** Opening Raw data block **

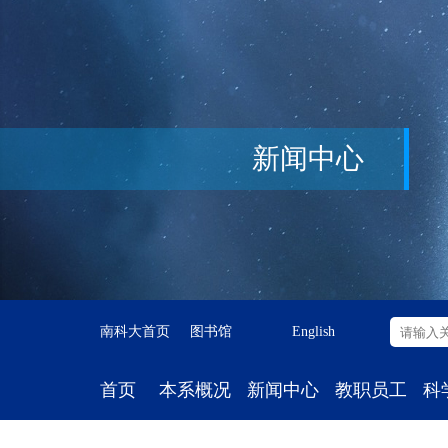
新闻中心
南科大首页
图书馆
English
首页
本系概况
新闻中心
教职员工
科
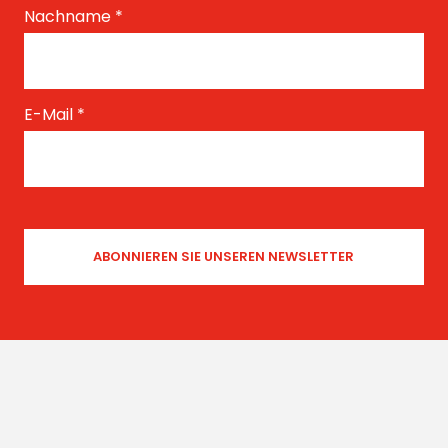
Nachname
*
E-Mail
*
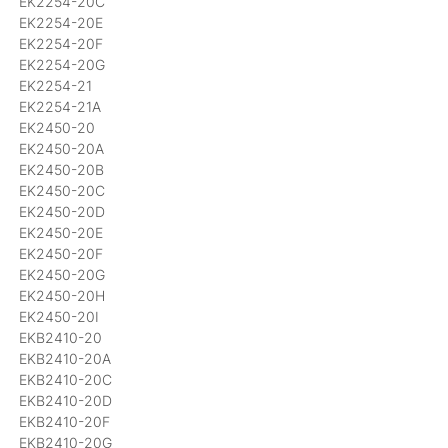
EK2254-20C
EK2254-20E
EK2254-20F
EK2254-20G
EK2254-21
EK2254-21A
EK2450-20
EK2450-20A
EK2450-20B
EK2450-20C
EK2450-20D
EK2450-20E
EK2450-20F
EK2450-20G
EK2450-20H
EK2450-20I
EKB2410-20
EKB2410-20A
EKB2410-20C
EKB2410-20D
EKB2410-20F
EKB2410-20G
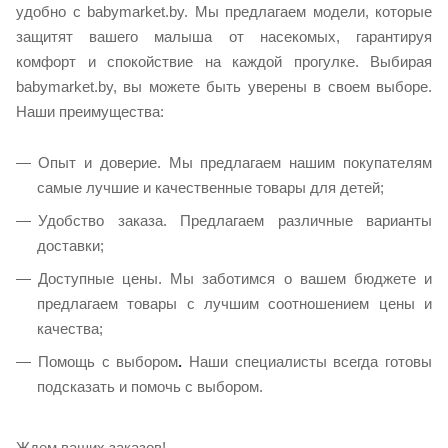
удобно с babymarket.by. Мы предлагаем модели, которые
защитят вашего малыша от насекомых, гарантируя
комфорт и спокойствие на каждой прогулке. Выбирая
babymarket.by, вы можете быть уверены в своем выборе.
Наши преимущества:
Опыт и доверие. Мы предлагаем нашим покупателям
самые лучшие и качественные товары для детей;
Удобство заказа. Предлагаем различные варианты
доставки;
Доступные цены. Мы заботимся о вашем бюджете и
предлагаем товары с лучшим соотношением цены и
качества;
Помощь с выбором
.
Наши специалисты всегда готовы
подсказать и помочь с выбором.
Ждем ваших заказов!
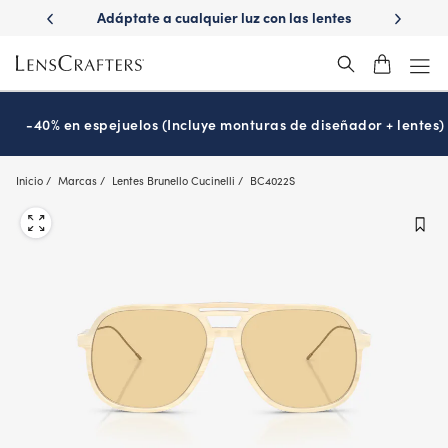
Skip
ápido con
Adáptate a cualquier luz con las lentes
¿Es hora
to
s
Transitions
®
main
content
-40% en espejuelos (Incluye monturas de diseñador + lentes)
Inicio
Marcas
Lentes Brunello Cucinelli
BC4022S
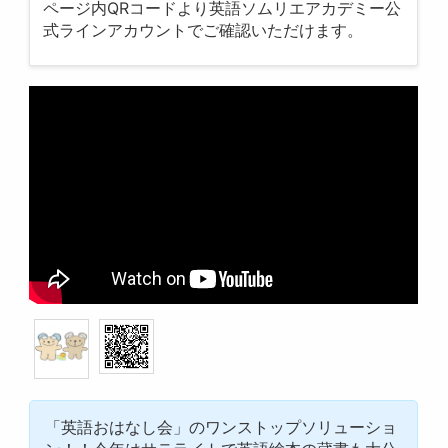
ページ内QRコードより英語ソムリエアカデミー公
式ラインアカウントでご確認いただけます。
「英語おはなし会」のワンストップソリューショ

** Closing Raw data block **
** Opening Raw data block **

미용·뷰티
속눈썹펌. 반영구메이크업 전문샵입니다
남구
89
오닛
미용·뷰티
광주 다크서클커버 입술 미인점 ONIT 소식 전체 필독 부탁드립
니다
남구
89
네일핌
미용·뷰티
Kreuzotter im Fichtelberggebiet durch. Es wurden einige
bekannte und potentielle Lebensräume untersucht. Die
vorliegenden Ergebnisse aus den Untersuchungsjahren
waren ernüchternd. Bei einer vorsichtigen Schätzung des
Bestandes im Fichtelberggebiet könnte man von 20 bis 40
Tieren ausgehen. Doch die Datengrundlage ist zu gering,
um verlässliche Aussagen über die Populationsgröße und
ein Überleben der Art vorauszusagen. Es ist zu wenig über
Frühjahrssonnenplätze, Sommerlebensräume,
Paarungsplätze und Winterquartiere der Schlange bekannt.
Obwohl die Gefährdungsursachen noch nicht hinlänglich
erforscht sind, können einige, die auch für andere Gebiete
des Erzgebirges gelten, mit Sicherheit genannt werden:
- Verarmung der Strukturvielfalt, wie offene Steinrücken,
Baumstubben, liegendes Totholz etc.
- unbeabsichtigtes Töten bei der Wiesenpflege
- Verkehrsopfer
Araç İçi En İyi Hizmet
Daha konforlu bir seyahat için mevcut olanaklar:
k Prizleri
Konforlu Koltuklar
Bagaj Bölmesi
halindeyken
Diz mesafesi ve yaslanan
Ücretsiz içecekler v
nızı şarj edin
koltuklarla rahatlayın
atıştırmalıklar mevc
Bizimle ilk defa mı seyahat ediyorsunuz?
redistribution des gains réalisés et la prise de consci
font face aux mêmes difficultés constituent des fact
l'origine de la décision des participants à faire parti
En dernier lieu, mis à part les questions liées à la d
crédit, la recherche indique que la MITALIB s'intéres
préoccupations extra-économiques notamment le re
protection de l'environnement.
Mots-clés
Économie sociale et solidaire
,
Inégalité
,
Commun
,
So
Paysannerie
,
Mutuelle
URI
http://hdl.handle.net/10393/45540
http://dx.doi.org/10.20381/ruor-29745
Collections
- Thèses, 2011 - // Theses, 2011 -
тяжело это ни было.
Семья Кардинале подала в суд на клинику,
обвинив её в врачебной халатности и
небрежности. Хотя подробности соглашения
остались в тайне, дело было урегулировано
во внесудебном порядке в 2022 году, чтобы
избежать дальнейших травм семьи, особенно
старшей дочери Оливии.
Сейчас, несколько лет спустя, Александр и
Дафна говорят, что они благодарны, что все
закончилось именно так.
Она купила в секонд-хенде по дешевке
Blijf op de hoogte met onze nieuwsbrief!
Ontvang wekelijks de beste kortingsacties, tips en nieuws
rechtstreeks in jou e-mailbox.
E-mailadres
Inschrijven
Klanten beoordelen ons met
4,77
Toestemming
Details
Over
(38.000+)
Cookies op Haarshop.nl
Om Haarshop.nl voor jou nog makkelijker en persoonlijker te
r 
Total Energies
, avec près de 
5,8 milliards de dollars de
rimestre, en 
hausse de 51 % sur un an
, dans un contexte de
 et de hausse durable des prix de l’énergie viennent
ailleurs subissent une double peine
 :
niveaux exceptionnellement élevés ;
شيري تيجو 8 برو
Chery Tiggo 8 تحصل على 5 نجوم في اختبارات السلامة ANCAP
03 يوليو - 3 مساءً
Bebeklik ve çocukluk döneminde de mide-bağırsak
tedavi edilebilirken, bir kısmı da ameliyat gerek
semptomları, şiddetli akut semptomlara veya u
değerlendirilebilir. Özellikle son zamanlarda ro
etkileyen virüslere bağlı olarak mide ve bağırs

** Closing Raw data block **
** Opening Raw data block **

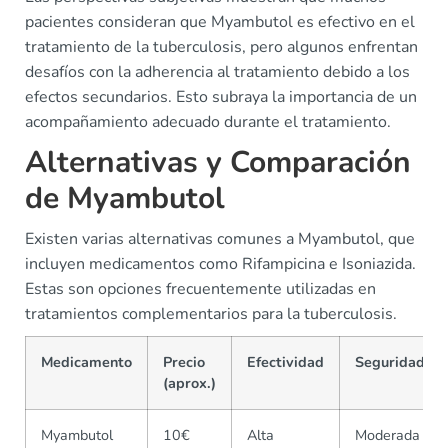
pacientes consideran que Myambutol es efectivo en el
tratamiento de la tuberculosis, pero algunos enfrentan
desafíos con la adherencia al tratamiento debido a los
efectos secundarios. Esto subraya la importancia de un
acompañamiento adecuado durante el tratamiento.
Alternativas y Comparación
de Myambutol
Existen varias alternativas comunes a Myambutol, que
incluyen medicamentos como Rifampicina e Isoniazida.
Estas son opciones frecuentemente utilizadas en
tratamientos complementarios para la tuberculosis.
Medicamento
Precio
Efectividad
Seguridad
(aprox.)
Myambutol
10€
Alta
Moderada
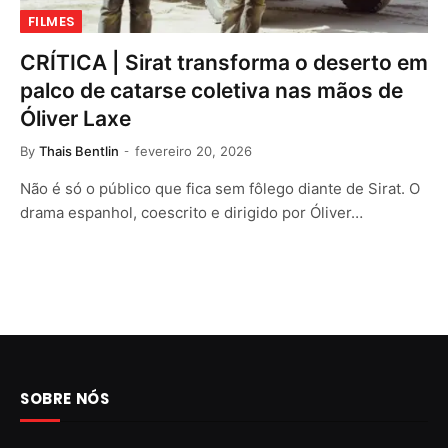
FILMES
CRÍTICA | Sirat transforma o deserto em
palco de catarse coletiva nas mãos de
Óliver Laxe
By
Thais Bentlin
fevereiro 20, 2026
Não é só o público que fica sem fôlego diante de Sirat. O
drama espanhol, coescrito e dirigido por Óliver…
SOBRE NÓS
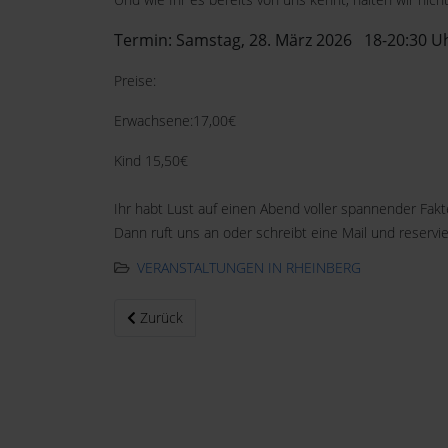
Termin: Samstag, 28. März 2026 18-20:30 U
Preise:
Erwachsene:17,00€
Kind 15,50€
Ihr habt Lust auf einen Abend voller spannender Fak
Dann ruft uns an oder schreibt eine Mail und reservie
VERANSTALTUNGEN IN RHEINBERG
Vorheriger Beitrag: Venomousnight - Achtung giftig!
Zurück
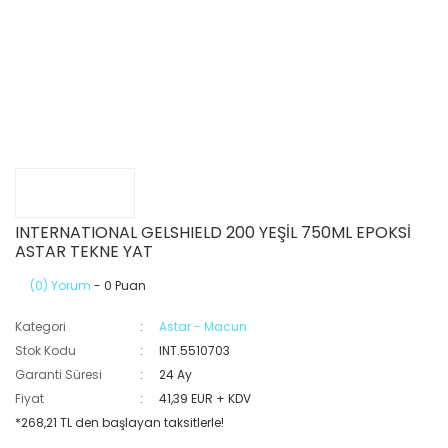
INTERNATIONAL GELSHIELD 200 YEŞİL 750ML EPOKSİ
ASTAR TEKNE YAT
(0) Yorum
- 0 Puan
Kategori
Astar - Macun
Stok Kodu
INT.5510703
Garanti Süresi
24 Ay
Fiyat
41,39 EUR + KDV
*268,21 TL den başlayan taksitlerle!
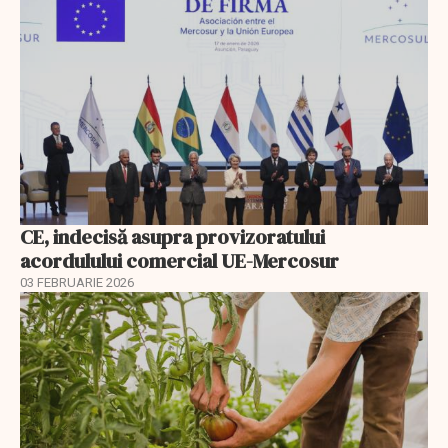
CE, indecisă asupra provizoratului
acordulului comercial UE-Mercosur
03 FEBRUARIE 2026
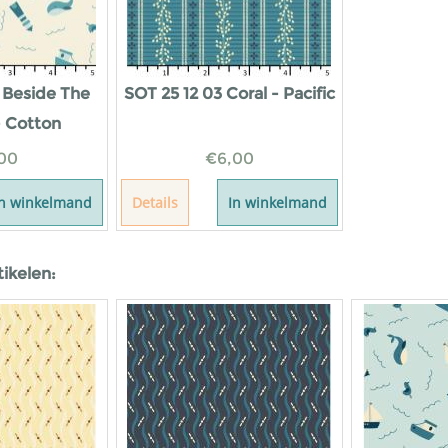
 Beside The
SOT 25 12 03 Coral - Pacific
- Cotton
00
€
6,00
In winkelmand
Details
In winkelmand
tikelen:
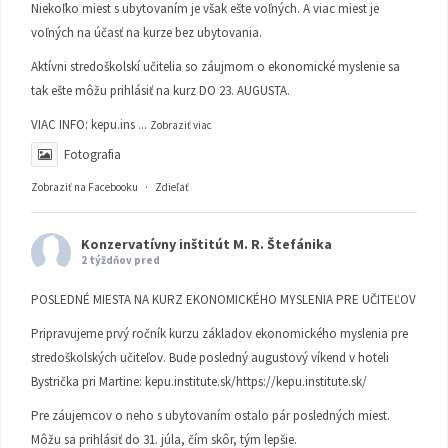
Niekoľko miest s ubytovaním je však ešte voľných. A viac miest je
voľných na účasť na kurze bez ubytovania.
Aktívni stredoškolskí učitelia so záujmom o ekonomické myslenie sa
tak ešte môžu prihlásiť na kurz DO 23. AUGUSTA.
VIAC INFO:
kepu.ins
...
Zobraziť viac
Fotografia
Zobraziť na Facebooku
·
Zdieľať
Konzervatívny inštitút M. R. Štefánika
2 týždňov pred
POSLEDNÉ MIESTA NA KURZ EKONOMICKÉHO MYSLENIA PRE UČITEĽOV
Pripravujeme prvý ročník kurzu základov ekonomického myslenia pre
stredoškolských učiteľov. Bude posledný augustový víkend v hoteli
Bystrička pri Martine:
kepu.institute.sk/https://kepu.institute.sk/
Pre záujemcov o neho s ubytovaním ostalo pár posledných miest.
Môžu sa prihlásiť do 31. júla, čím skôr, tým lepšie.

** Closing Raw data block **

● **Task to complete**:
Set down exactly the lines above, from the line containing "Thais Bentlin" through the line containing "POSLEDNÉ MIESTA NA". Skip the pictures.

● **Task answer**:
Thais Bentlin
fevereiro 20, 2026
Não é só o público que fica sem fôlego diante de Sirat. O
drama espanhol, coescrito e dirigido por Óliver…
SOBRE NÓS
Termin: Samstag, 28. März 2026 18-20:30 U
Preise:
Erwachsene:17,00€
Kind 15,50€
Ihr habt Lust auf einen Abend voller spannender Fak
Dann ruft uns an oder schreibt eine Mail und reservie
VERANSTALTUNGEN IN RHEINBERG
Vorheriger Beitrag: Venomousnight - Achtung giftig!
Zurück
INTERNATIONAL GELSHIELD 200 YEŞİL 750ML EPOKSİ
ASTAR TEKNE YAT
(0) Yorum
- 0 Puan
Kategori
Astar - Macun
Stok Kodu
INT.5510703
Garanti Süresi
24 Ay
Fiyat
41,39 EUR + KDV
*268,21 TL den başlayan taksitlerle!
CE, indecisă asupra provizoratului
acordulului comercial UE-Mercosur
03 FEBRUARIE 2026
 Beside The
SOT 25 12 03 Coral - Pacific
- Cotton
00
€
6,00
In winkelmand
Details
In winkelmand
tikelen:
Niekoľko miest s ubytovaním je však ešte voľných. A viac miest je
voľných na účasť na kurze bez ubytovania.
Aktívni stredoškolskí učitelia so záujmom o ekonomické myslenie sa
tak ešte môžu prihlásiť na kurz DO 23. AUGUSTA.
VIAC INFO:
kepu.ins
...
Zobraziť viac
Fotografia
Zobraziť na Facebooku
·
Zdieľať
Konzervatívny inštitút M. R. Štefánika
2 týždňov pred
POSLEDNÉ MIESTA NA KURZ EKONOMICKÉHO MYSLENIA PRE UČITEĽOV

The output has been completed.